Strategy comes first.
Many banks either ignore strategy or put a minimum of effort into planning. In fact, what is usually required is a process that at least on an annual basis evaluates the assumptions on which a bank and its key units base their activities and their success.
We favor a strategic process that is simple, straightforward, and very transparent across an organization. The questions we like to see addressed as part of a strategic review include:
* What distinguishes your bank/unit from other players?
* What are your competitive advantages, and how sustainable are they?
* How are your customer’s requirements changing? Is the customer’s view of your bank/unit changing? How does that impact the product/services you need to provide today and in the next 24 months?
* What should be your key initiatives over the next 12-24 months? What type/level of internal support is required to achieve these initiatives? What is the economic justification for these initiatives (that is, pro formas)?
* What are you doing to maintain your best people and attract new stars?
Basically, a strategy should serve to set a direction for the bank and its component parts. When I used the word transparency, I meant that building a strategy, either for the entire bank or individual units, should not be done in a vacuum. Business managers are often very protective/defensive. Typically, they are not very open to having other bank executives review their businesses and provide input concerning how they might operate differently. However, a strategy built within a silo tends to be silo-oriented and fails to lever the full capabilities of an organization.
A strategic review, whether for retail, business banking, cash management, commercial banking, wealth management, etc., should include the input of groups with which that unit currently interacts or may interact in the future. Step One is for the unit, with an internal team and, oftentimes outside help, to develop its strategy. Step Two involves meeting with colleagues to discuss, test, and add to what the individual unit created. The second step should enrich the strategy and set the framework for closer cross-bank cooperation and cross sell.
That sounds great, but is difficult to accomplish because of egos, organizational silos, personal rivalries, etc. Senior management has to step in to create buy-in into this level of cross-bank involvement. Incentives for the senior management team should encourage a culture of cooperation.
A one-off strategic planning process is of limited value. Management should revisit its strategy on a yearly basis. Just consider where most banks are today versus 12-24 months ago. The customer is changing, regulations are changing, competitors are changing; failing to revisit a strategy, no matter how well developed initially, ultimately may negate its value.
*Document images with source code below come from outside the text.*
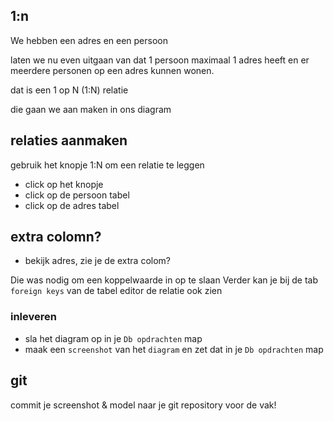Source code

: ## 1:n

We hebben een adres en een persoon

laten we nu even uitgaan van dat 1 persoon maximaal 1 adres heeft
en er meerdere personen op een adres kunnen wonen.

dat is een 1 op N (1:N) relatie

die gaan we aan maken in ons diagram



## relaties aanmaken

gebruik het knopje 1:N om een relatie te leggen

- click op het knopje
- click op de persoon tabel
- click op de adres tabel

## extra colomn?

- bekijk adres, zie je de extra colom?

Die was nodig om een koppelwaarde in op te slaan
Verder kan je bij de tab `foreign keys` van de tabel editor de relatie ook zien


### inleveren
- sla het diagram op in je `Db opdrachten` map
- maak een `screenshot` van het `diagram` en zet dat in je `Db opdrachten` map


## git

commit je screenshot & model naar je git repository voor de vak!

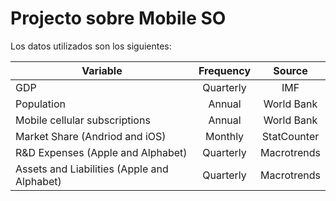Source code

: # Projecto sobre Mobile SO

Los datos utilizados son los siguientes:

| Variable                                    | Frequency |    Source   |
|---------------------------------------------|:---------:|:-----------:|
| GDP                                         | Quarterly |     IMF     |
| Population                                  |   Annual  |  World Bank |
| Mobile cellular subscriptions               |  Annual   |  World Bank |
| Market Share (Andriod and iOS)              |  Monthly  | StatCounter |
| R\&D Expenses (Apple and Alphabet)          | Quarterly | Macrotrends |
| Assets and Liabilities (Apple and Alphabet) | Quarterly | Macrotrends |
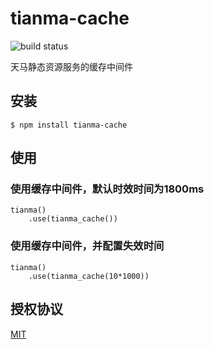 # tianma-cache

![build status](https://travis-ci.org/tianmajs/tianma-mount.svg?branch=master)

天马静态资源服务的缓存中间件


## 安装

    $ npm install tianma-cache

## 使用

### 使用缓存中间件，默认时效时间为1800ms
    tianma()
        .use(tianma_cache())


### 使用缓存中间件，并配置失效时间
    tianma()
        .use(tianma_cache(10*1000))



## 授权协议

[MIT](https://github.com/tianmajs/tianmajs.github.io/blob/master/LICENSE)

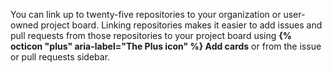 You can link up to twenty-five repositories to your organization or user-owned project board. Linking repositories makes it easier to add issues and pull requests from those repositories to your project board using **{% octicon "plus" aria-label="The Plus icon" %} Add cards** or from the issue or pull requests sidebar.
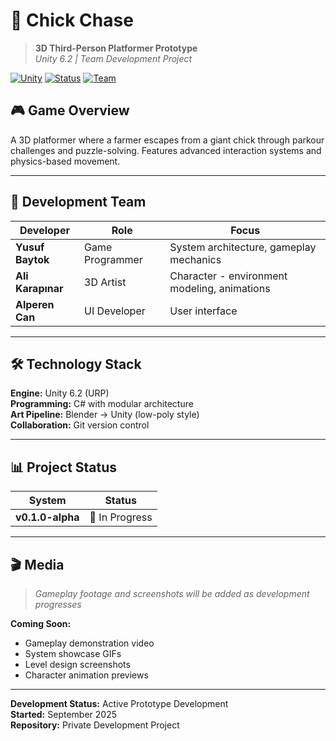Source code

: # 🐥 Chick Chase

> **3D Third-Person Platformer Prototype**  
> *Unity 6.2 | Team Development Project*

[![Unity](https://img.shields.io/badge/Unity-6.2-black?logo=unity)](https://unity.com/)
[![Status](https://img.shields.io/badge/Status-Prototype-green)](#features)
[![Team](https://img.shields.io/badge/Team-3_Developers-blue)](#team)

## 🎮 **Game Overview**

A 3D platformer where a farmer escapes from a giant chick through parkour challenges and puzzle-solving. Features advanced interaction systems and physics-based movement.

---

## 👥 **Development Team**

| Developer | Role | Focus |
|-----------|------|-------|
| **Yusuf Baytok** | Game Programmer | System architecture, gameplay mechanics |
| **Ali Karapınar** | 3D Artist | Character - environment modeling, animations |
| **Alperen Can** | UI Developer | User interface |

---

## 🛠️ **Technology Stack**

**Engine:** Unity 6.2 (URP)  
**Programming:** C# with modular architecture  
**Art Pipeline:** Blender → Unity (low-poly style)  
**Collaboration:** Git version control

---

## 📊 **Project Status**

| System | Status |
|--------|--------|
| **v0.1.0-alpha** | 🔄 In Progress |

---

## 🎬 **Media**

> *Gameplay footage and screenshots will be added as development progresses*

**Coming Soon:**
- Gameplay demonstration video
- System showcase GIFs
- Level design screenshots
- Character animation previews

---


**Development Status:** Active Prototype Development  
**Started:** September 2025  
**Repository:** Private Development Project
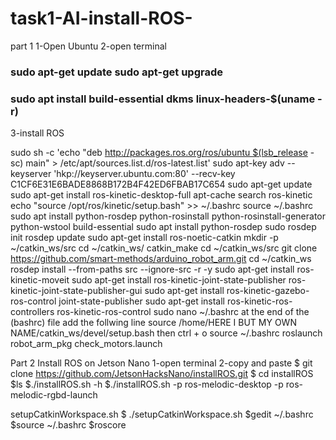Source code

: # task1-AI-install-ROS-
part 1
1-Open Ubuntu
2-open terminal

### sudo apt-get update sudo apt-get upgrade 

### sudo apt install build-essential dkms linux-headers-$(uname -r) 

3-install ROS

sudo sh -c 'echo "deb http://packages.ros.org/ros/ubuntu $(lsb_release -sc) main" > /etc/apt/sources.list.d/ros-latest.list'
sudo apt-key adv --keyserver 'hkp://keyserver.ubuntu.com:80' --recv-key C1CF6E31E6BADE8868B172B4F42ED6FBAB17C654
sudo apt-get update
sudo apt-get install ros-kinetic-desktop-full
apt-cache search ros-kinetic
echo "source /opt/ros/kinetic/setup.bash" >> ~/.bashrc source ~/.bashrc
sudo apt install python-rosdep python-rosinstall python-rosinstall-generator python-wstool build-essential
sudo apt install python-rosdep
sudo rosdep init
rosdep update
sudo apt-get install ros-noetic-catkin
mkdir -p ~/catkin_ws/src
cd ~/catkin_ws/
catkin_make
cd ~/catkin_ws/src
git clone https://github.com/smart-methods/arduino_robot_arm.git
cd ~/catkin_ws
rosdep install --from-paths src --ignore-src -r -y
sudo apt-get install ros-kinetic-moveit
sudo apt-get install ros-kinetic-joint-state-publisher ros-kinetic-joint-state-publisher-gui
sudo apt-get install ros-kinetic-gazebo-ros-control joint-state-publisher
sudo apt-get install ros-kinetic-ros-controllers ros-kinetic-ros-control
sudo nano ~/.bashrc
at the end of the (bashrc) file add the follwing line source /home/HERE I BUT MY OWN NAME/catkin_ws/devel/setup.bash then ctrl + o
source ~/.bashrc
roslaunch robot_arm_pkg check_motors.launch

Part 2 Install ROS on Jetson Nano
1-open terminal
2-copy and paste 
$ git clone https://github.com/JetsonHacksNano/installROS.git
$ cd installROS
$ls
$./installROS.sh -h
$./installROS.sh -p ros-melodic-desktop -p ros-melodic-rgbd-launch

setupCatkinWorkspace.sh
$ ./setupCatkinWorkspace.sh
$gedit ~/.bashrc
$source ~/.bashrc
$roscore
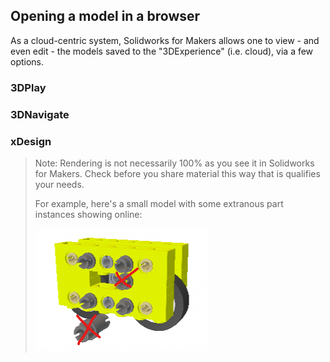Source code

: 

## Opening a model in a browser

As a cloud-centric system, Solidworks for Makers allows one to view - and even edit - the models saved to the "3DExperience" (i.e. cloud), via a few options.

### 3DPlay

<!-- tbd. describe what 3DPlay is -->

### 3DNavigate

<!-- tbd. describe what 3DPlay is -->

### xDesign

<!-- tbd. describe what xDesign is -->

>Note: Rendering is not necessarily 100% as you see it in Solidworks for Makers. Check before you share material this way that is qualifies your needs.
>
>For example, here's a small model with some extranous part instances showing online:
>
>![](.images/3de-render-almost.png)
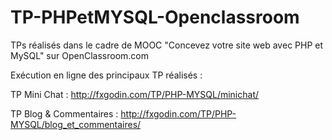 # TP-PHPetMYSQL-Openclassroom
TPs réalisés dans le cadre de MOOC "Concevez votre site web avec PHP et MySQL" sur OpenClassroom.com

Exécution en ligne des principaux TP réalisés :

TP Mini Chat : http://fxgodin.com/TP/PHP-MYSQL/minichat/


TP Blog & Commentaires : http://fxgodin.com/TP/PHP-MYSQL/blog_et_commentaires/
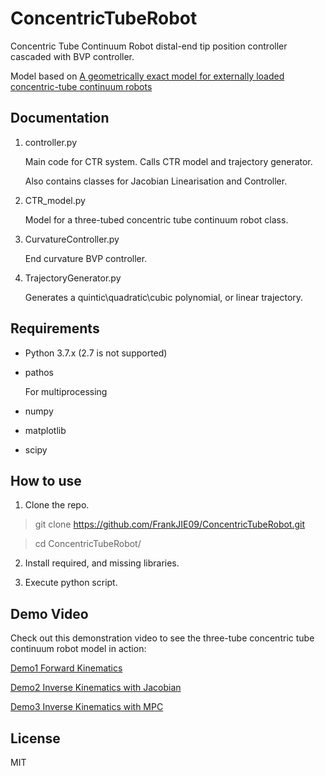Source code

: # ConcentricTubeRobot

Concentric Tube Continuum Robot distal-end tip position controller cascaded with BVP controller.

Model based on [A geometrically exact model for externally loaded concentric-tube continuum robots](https://www.ncbi.nlm.nih.gov/pmc/articles/PMC3091283/)

## Documentation

1. controller.py

    Main code for CTR system. Calls CTR model and trajectory generator.
    
    Also contains classes for Jacobian Linearisation and Controller.

2. CTR_model.py

    Model for a three-tubed concentric tube continuum robot class.
    
3. CurvatureController.py

    End curvature BVP controller.

4. TrajectoryGenerator.py

    Generates a quintic\quadratic\cubic polynomial, or linear trajectory.


## Requirements

- Python 3.7.x (2.7 is not supported)

- pathos

    For multiprocessing
    
- numpy

- matplotlib

- scipy

## How to use

1. Clone the repo.

> git clone https://github.com/FrankJIE09/ConcentricTubeRobot.git

> cd ConcentricTubeRobot/

2. Install required, and missing libraries.

3. Execute python script.

## Demo Video

Check out this demonstration video to see the three-tube concentric tube continuum robot model in action:

 [Demo1 Forward Kinematics](https://www.bilibili.com/video/BV1hm421L78c/)

 [Demo2 Inverse Kinematics with Jacobian](https://www.bilibili.com/video/BV1gi421i7Ta/)

 [Demo3 Inverse Kinematics with MPC](https://www.bilibili.com/video/BV1eM4m1U7eC/)

## License

MIT

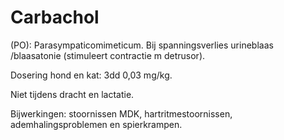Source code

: # Carbachol

(PO): Parasympaticomimeticum. Bij spanningsverlies urineblaas /blaasatonie (stimuleert contractie m detrusor).

Dosering hond en kat: 3dd 0,03 mg/kg.

Niet tijdens dracht en lactatie.

Bijwerkingen: stoornissen MDK, hartritmestoornissen, ademhalingsproblemen en spierkrampen.
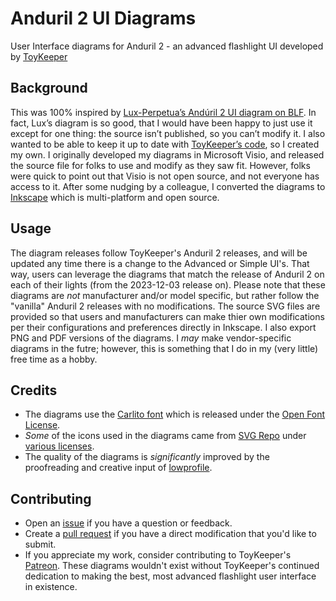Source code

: # Anduril 2 UI Diagrams
User Interface diagrams for Anduril 2 - an advanced flashlight UI developed by [ToyKeeper](https://github.com/ToyKeeper)

## Background
This was 100% inspired by [Lux-Perpetua’s Andúril 2 UI diagram on BLF](https://budgetlightforum.com/node/76941). In fact, Lux’s diagram is so good, that I would have been happy to just use it except for one thing: the source isn’t published, so you can’t modify it. I also wanted to be able to keep it up to date with [ToyKeeper’s code](https://github.com/ToyKeeper/anduril), so I created my own. I originally developed my diagrams in Microsoft Visio, and released the source file for folks to use and modify as they saw fit. However, folks were quick to point out that Visio is not open source, and not everyone has access to it. After some nudging by a colleague, I converted the diagrams to [Inkscape](https://inkscape.org/) which is multi-platform and open source.

## Usage
The diagram releases follow ToyKeeper's Anduril 2 releases, and will be updated any time there is a change to the Advanced or Simple UI's. That way, users can leverage the diagrams that match the release of Anduril 2 on each of their lights (from the 2023-12-03 release on). Please note that these diagrams are *not* manufacturer and/or model specific, but rather follow the "vanilla" Anduril 2 releases with no modifications. The source SVG files are provided so that users and manufacturers can make thier own modifications per their configurations and preferences directly in Inkscape. I also export PNG and PDF versions of the diagrams. I *may* make vendor-specific diagrams in the futre; however, this is something that I do in my (very little) free time as a hobby.

## Credits
- The diagrams use the [Carlito font](https://fonts.google.com/specimen/Carlito) which is released under the [Open Font License](https://openfontlicense.org/).
- *Some* of the icons used in the diagrams came from [SVG Repo](https://www.svgrepo.com/) under [various licenses](https://www.svgrepo.com/page/licensing/).
- The quality of the diagrams is *significantly* improved by the proofreading and creative input of [lowprofile](https://lemmy.world/u/lowprofile).

## Contributing
- Open an [issue](https://github.com/containerfan/anduril2-diagrams/issues) if you have a question or feedback.
- Create a [pull request](https://github.com/containerfan/anduril2-diagrams/pulls) if you have a direct modification that you'd like to submit.
- If you appreciate my work, consider contributing to ToyKeeper's [Patreon](https://patreon.com/ToyKeeper). These diagrams wouldn't exist without ToyKeeper's continued dedication to making the best, most advanced flashlight user interface in existence.
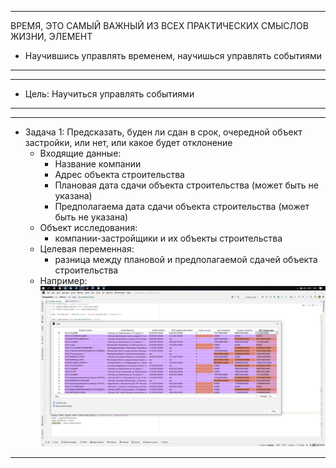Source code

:***
ВРЕМЯ, ЭТО САМЫЙ ВАЖНЫЙ ИЗ ВСЕХ ПРАКТИЧЕСКИХ СМЫСЛОВ ЖИЗНИ, ЭЛЕМЕНТ
* Научившись управлять временем, научишься управлять событиями
***

***
* Цель: Научиться управлять событиями
***

***
* Задача 1: Предсказать, буден ли сдан в срок, очередной объект застройки, или нет, или какое будет отклонение
  * Входящие данные:
    * Название компании
    * Адрес объекта строительства
    * Плановая дата сдачи объекта строительства (может быть не указана)
    * Предполагаема дата сдачи объекта строительства (может быть не указана)
  * Объект исследования: 
    * компании-застройщики и их объекты строительства
  * Целевая переменная: 
    * разница между плановой и предполагаемой сдачей объекта строительства
  * Например:
    ![img_1.png](img_1.png)
***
Good strategy is not sufficient.
I know of one past client that followed an intense and rigorous strategic planning process on a yearly basis, exactly what we are suggesting above. But, they were a lending-oriented business, and they made bad loans. All the planning in the world could not compensate for bad execution and poor credit discipline.
While the repercussions of that company’s inability to execute were extreme, failure to follow-up on agreed to strategies/initiatives seems to be endemic to the banking industry. Too often, senior management sets goals and then “blinks” in the face of banker resistance or even day-to-day priorities. That is understandable but not acceptable.
Disciplined execution.
Discipline in execution distinguishes the best players from the mediocre. In an era in which organic growth will be increasingly difficult to accomplish and stealing share becomes a competitive necessity, relentless execution is a necessity. Execution also requires planning. This planning involves setting clear action steps in support of a strategy, assigning an individual to be responsible for its completion, and setting a timeframe within which it must be accomplished. Disciplined execution establishes a process for bankers to follow and ideally results in transformation of a bank’s culture.
Concluding thought.
Developing an effective strategy and executing on it require the close involvement of top management. Understandably, most business managers are slow to change their current business model. Senior management needs to encourage more creative thinking and, when necessary, insist on it. Similarly, we all fall back on old habits. Successful execution requires top management commitment not only on day one but on day 30, 60, 120, etc. Over the years many bankers have experienced multiple initiatives; many have developed the view that “this too shall pass.” Only top management can ensure that the change process that the strategy process and its related execution plan promote will become reality.